11. In the present case, High Court has supervened the provisions of the Code when it rejected the plaint on the ground it was barred by law. In doing so, the High Court not only substituted itself as the court of first instance but also rendered nugatory a valuable right to appeal available to the appellant had the issue been adjudicated by the trial court in the first place.
12. We are conscious appellate remedy against rejection of plaint is not available if the High Court had in its revisional jurisdiction reversed the order of trial court and rejected the plaint. In Frost (International) Ltd. v. Milan Developers7, this Court observed as follows:—
“31. No doubt rejection of a plaint is a decree within the meaning of Section 2(2) CPC and an appeal lies from every decree passed by any court exercising original jurisdiction to the court authorised to hear appeals from a decision of such court. However, it must be borne in mind that when a Revisional Court rejects a plaint, in substance, an application filed under Order 7 Rule 11 is being allowed. Under such circumstances, the remedy by way of a writ petition under Article 227 of the Constitution could be availed and Respondent 1/the plaintiff has resorted to the said remedy in the instant case; although if the plaint had been rejected by the trial court i.e. court of original jurisdiction, it would have resulted in a right of appeal under Section 96 CPC.”

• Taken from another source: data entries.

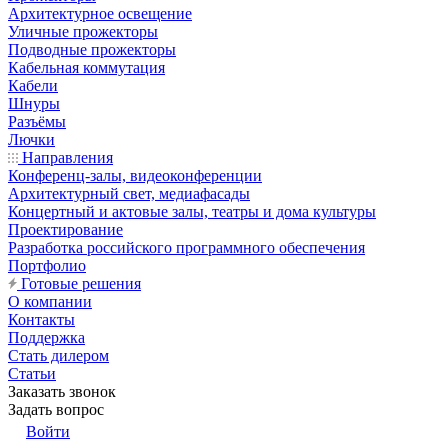
Архитектурное освещение
Уличные прожекторы
Подводные прожекторы
Кабельная коммутация
Кабели
Шнуры
Разъёмы
Лючки
Направления
Конференц-залы, видеоконференции
Архитектурный свет, медиафасады
Концертный и актовые залы, театры и дома культуры
Проектирование
Разработка российского программного обеспечения
Портфолио
Готовые решения
О компании
Контакты
Поддержка
Стать дилером
Статьи
Заказать звонок
Задать вопрос
Войти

13. These observations in Frost (supra) are not relevant for the matter in issue as the High Court in the present case had not exercised its supervisory power to correct a jurisdictional error of the trial court but usurped its original jurisdiction to reject the plaint.

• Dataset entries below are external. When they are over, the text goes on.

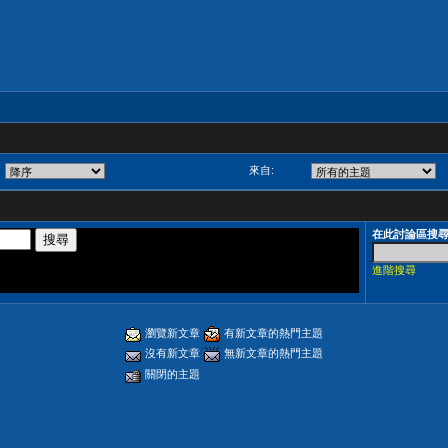
來自:
在此討論區搜
進階搜尋
瀏覽新文章
有新文章的熱門主題
沒有新文章
無新文章的熱門主題
關閉的主題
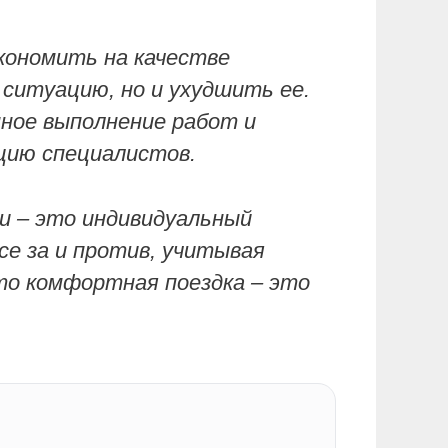
кономить на качестве
ситуацию, но и ухудшить ее.
ное выполнение работ и
цию специалистов.
и – это индивидуальный
е за и против, учитывая
то комфортная поездка – это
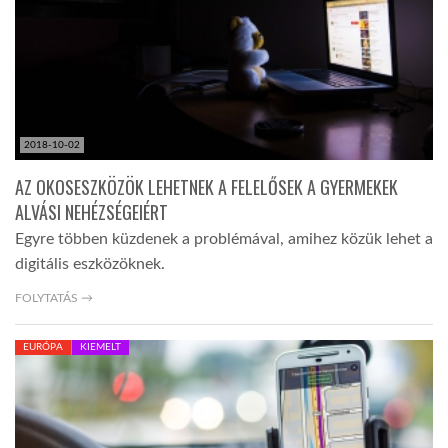
LATIMO.HU
GLOBOBOOK
2018-10-02
AZ OKOSESZKÖZÖK LEHETNEK A FELELŐSEK A GYERMEKEK
ALVÁSI NEHÉZSÉGEIÉRT
Egyre többen küzdenek a problémával, amihez közük lehet a
digitális eszközöknek.
FOLYTATÁS →
EURÓPA
KIEMELT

14. Procedural law provides the necessary legal infrastructure on which edifice of rule of law is built. Shortcircuiting of procedure to reach hasty outcomes is an undesirable propensity of an overburdened judiciary. Such impulses rendering procedural safeguards and substantive rights otiose, subvert certainty and consistency in law and need to be discouraged.

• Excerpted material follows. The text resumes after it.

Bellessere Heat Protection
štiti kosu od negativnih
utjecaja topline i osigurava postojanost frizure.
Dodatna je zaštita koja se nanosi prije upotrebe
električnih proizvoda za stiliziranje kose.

15. Similar issue fell for decision in Jacky v. Tiny @ Antony8 when a tenant (non-party to the suit) prayed for rejection of an alleged collusive suit between the legal heirs of his erstwhile landlord and the new purchaser under Article 226/227. Deprecating invocation of constitutional powers in a landlord-tenant dispute, the Court observed-
“15. …If a suit is not maintainable it was well within the jurisdiction of the High Court to decide the same in appropriate proceedings but in no case power under Articles 226 and 227 of the Constitution of India can be exercised to question a plaint.”
10. For the aforesaid reasons, without entering into the merits as canvassed by the petitioners, liberty is granted to the petitioners to take out an application under Order VII Rule 11 CPC to canvass their case on merits. Accordingly, the present revision petition stands dismissed. No costs. Consequently, connected miscellaneous petition is closed.